Problems to solve>
A: Rewrite the forest settlement judgment from "1. These two" up to and including "appeals are identical.", substituting "Constitution of India" for "Constitution".
B: Resume the forest settlement judgment from the point at which it ends, continuing its account of the proceedings.

R.B. Misra, J.
1. These two connected Special Appeals are directed against a common judgment of a learned single Judge dismissing two petitions Under Article 226 of the Constitution. They arise out of proceedings under the Indian Forest Act, 1927, and the material facts bearing on the point in issue in the two special appeals are identical.
2. The Forest Settlement Officer issued notifications Under Sections 4 and 6 of the Indian Forest Act declaring the intention of the Government to constitute a large area in the District of Nainital as reserved forest. The land in dispute in the two appeals was included in the proposed reserved forest. The Appellants filed objection before the Forest Settlement Officer and claimed to be sirdars of the land in dispute. Their claim was accepted by the Forest Settlement Officer over some of the plots. The State Government filed appeals before the Commissioner against the order of the Forest Settlement Officer. The appeals were dismissed by the Commissioner and the order of the Forest Settlement Officer was upheld. Thereupon the State Government went up in revision before the District Judge, who allowed the same and dismissed the claim of the Appellants. The Appellant then filed two writ petitions in this Court, which were dismissed by a learned Single Judge of this Court on 19th November, 1909 giving rise to these two special appeals.

Exercise data>
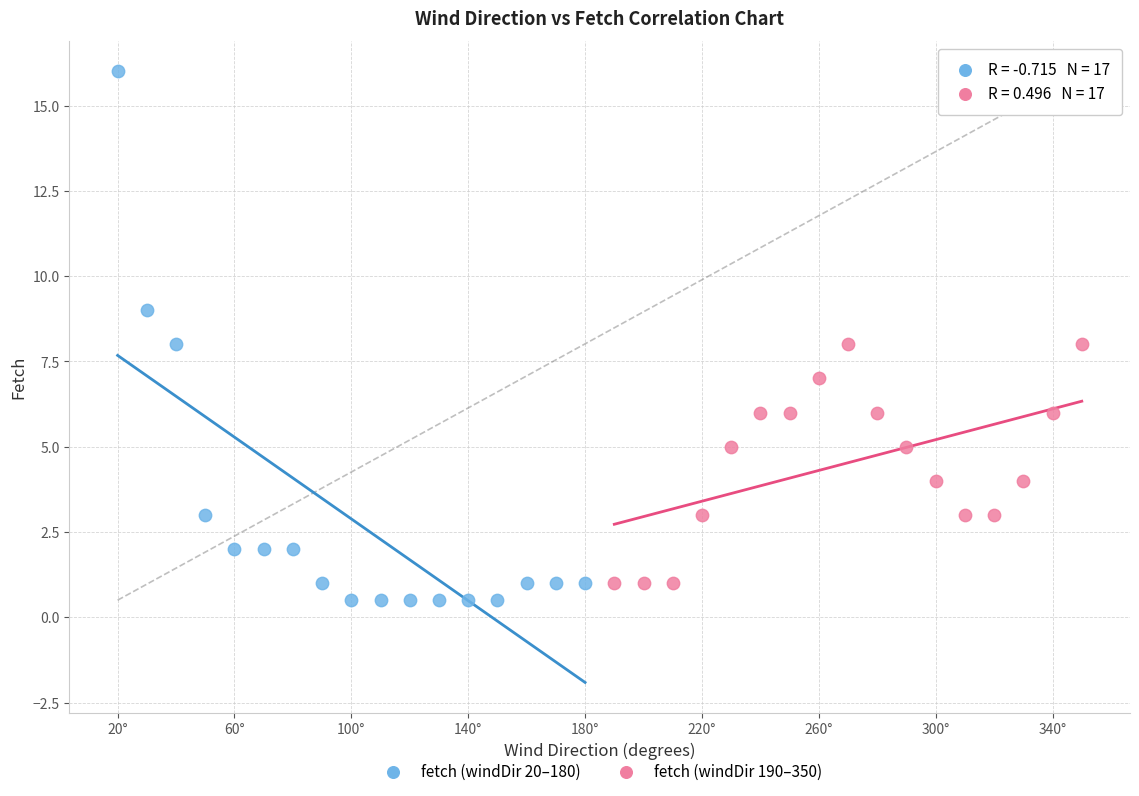

Which series contains the highest Y value?

fetch (windDir 20–180)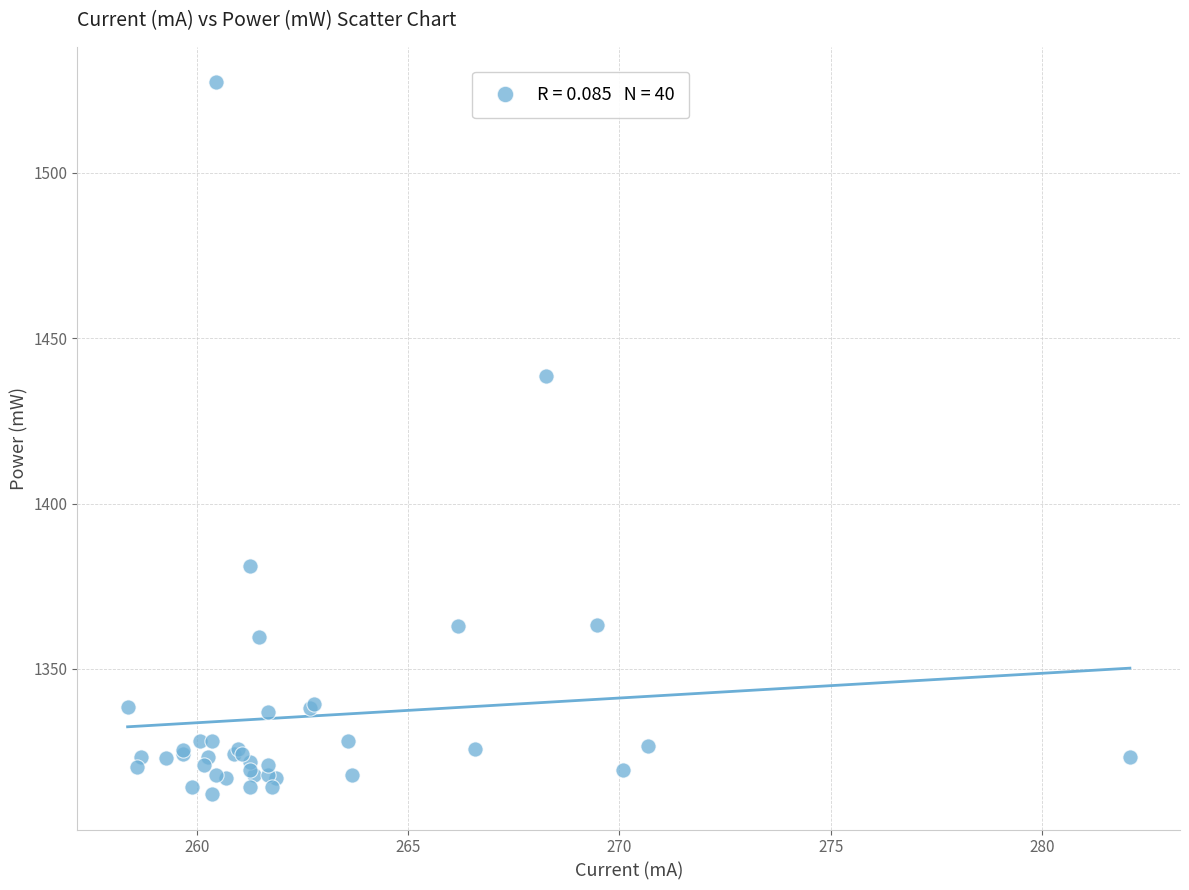

What Y value in the scatter plot is closest to 1419?

1438.5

Answers by task>
A:
1. These two connected Special Appeals are directed against a common judgment of a learned single Judge dismissing two petitions Under Article 226 of the Constitution of India. They arise out of proceedings under the Indian Forest Act, 1927, and the material facts bearing on the point in issue in the two special appeals are identical.

B:
3. One of the points taken by the Appellants before the Bench hearing the Special Appeals was that no revision lay against the order of the Commissioner and the order passed by the District Judge was thus without jurisdiction. In support of their stand the Appellants placed reliance on an unreported decision of a Division Bench of this Court in Pirthi v. State of Uttar Pradesh Sp. A. No. 931 of 1969 connected with Sp. As. Nos. 880, 928 and 930 of 1969 D/- 6th January, 1970. The Bench hearing the Special Appeals doubted the correctness of that decision and referred the question involved in the case for decision by a larger Bench. This is how these Special Appeals have come before us.
4. In order to appreciate the point involved in the two appeals it is necessary to refer to the relevant provisions of the Indian Forest Act, 1927.
5. Section 4 of the Act enjoins the Forest Settlement Officer to issue a notification declaring the decision of the State Government to constitute a particular land a reserved forest. Section 6 directs the Forest Settlement Officer to publish a proclamation specifying the situation and limits of the proposed reserved forest. It also authorises him to invite objections from every person claiming any right in such land. Section 7 provides for an enquiry by the Forest Settlement Officer into the claim of persons. Section 9 contemplates the extinction of rights of persons not setting up their claim Under Section 6 Sections 11 and 12 deal with the adjudication of the claims by the Forest Settlement Officer. Section 15 stipulates arrangements to be made by the Forest Settlement Officer to ensure the exercise of the rights of the admitted claims of the claimants. Section 16 envisages the commutation of rights of the claimants in case it is not possible to make arrangement Under Section 15. Section 17 provides for appeals against the order of the Forest Settlement Officer passed Under Section 11, Section 12, Section 15 or Section 16. Section 18 gives the mode of presentation of appeals and their disposal. Sub-section (4) of Section 18 is important, and attaches finality to the order passed by the appellate authority subject only to revision by the State Government. Section 22 empowers the State Government to revise arrangements made Under Section 15 or Section 18.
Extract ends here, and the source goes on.